▶ Your assignment:
Find every line in the entries that holds the string "Skins" and report it.

▶ Supplied data:
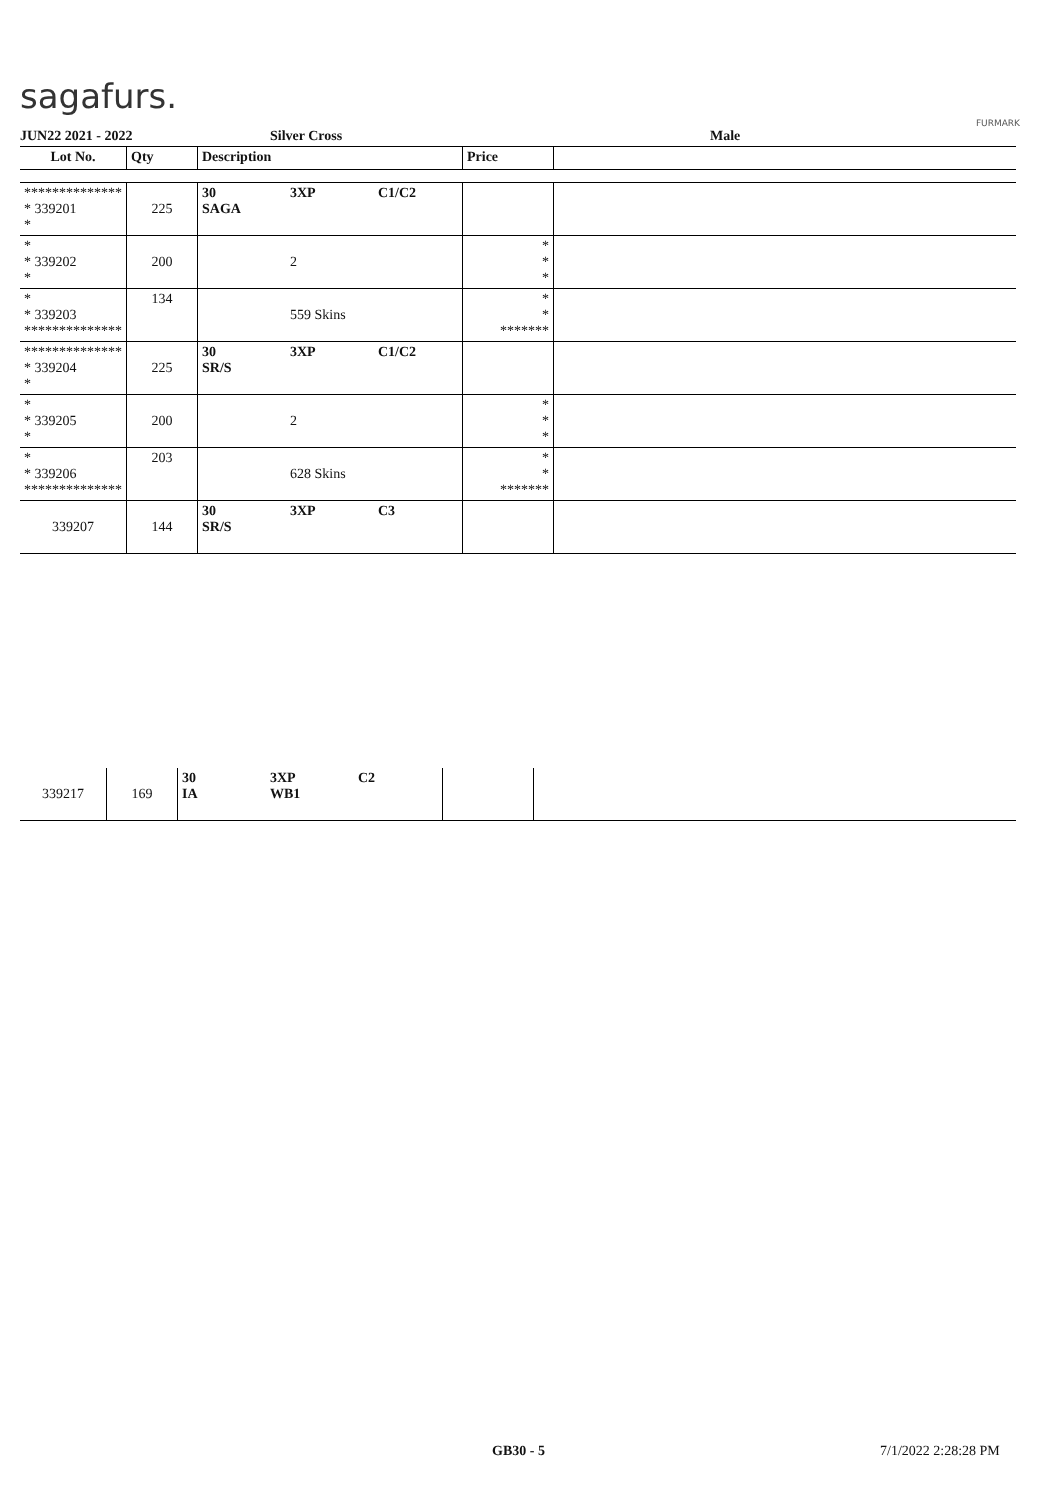sagafurs.
FURMARK
JUN22 2021 - 2022 Silver Cross Male
| Lot No. | Qty | Description | | | Price | |
| --- | --- | --- | --- | --- | --- | --- |
| ************** * 339201 * | 225 | 30 SAGA | 3XP | C1/C2 | | |
| * * 339202 * | 200 | | 2 | | * * * | |
| * * 339203 ************** | 134 | | 559 Skins | | * * ******* | |
| ************** * 339204 * | 225 | 30 SR/S | 3XP | C1/C2 | | |
| * * 339205 * | 200 | | 2 | | * * * | |
| * * 339206 ************** | 203 | | 628 Skins | | * * ******* | |
| 339207 | 144 | 30 SR/S | 3XP | C3 | | |
| 339217 | 169 | 30 IA | 3XP WB1 | C2 | | |
GB30 - 5 7/1/2022 2:28:28 PM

▶ Result of the task:
| * * 339203 ************** | 134 | | 559 Skins | | * * ******* | |
| * * 339206 ************** | 203 | | 628 Skins | | * * ******* | |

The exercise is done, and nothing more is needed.